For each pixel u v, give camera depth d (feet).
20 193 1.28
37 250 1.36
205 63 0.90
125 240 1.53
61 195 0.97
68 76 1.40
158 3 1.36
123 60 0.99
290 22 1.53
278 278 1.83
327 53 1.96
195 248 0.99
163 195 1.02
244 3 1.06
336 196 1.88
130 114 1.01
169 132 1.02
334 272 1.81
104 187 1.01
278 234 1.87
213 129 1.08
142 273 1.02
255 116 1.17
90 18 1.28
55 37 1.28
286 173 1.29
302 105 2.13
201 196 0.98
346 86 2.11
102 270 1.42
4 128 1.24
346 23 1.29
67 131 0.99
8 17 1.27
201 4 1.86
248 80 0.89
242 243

◆ EXERCISE AIM ◆
Exactly as they are written, print the entries again.

◆ EXERCISE SOLUTION ◆
For each pixel u v, give camera depth d (feet).
20 193 1.28
37 250 1.36
205 63 0.90
125 240 1.53
61 195 0.97
68 76 1.40
158 3 1.36
123 60 0.99
290 22 1.53
278 278 1.83
327 53 1.96
195 248 0.99
163 195 1.02
244 3 1.06
336 196 1.88
130 114 1.01
169 132 1.02
334 272 1.81
104 187 1.01
278 234 1.87
213 129 1.08
142 273 1.02
255 116 1.17
90 18 1.28
55 37 1.28
286 173 1.29
302 105 2.13
201 196 0.98
346 86 2.11
102 270 1.42
4 128 1.24
346 23 1.29
67 131 0.99
8 17 1.27
201 4 1.86
248 80 0.89
242 243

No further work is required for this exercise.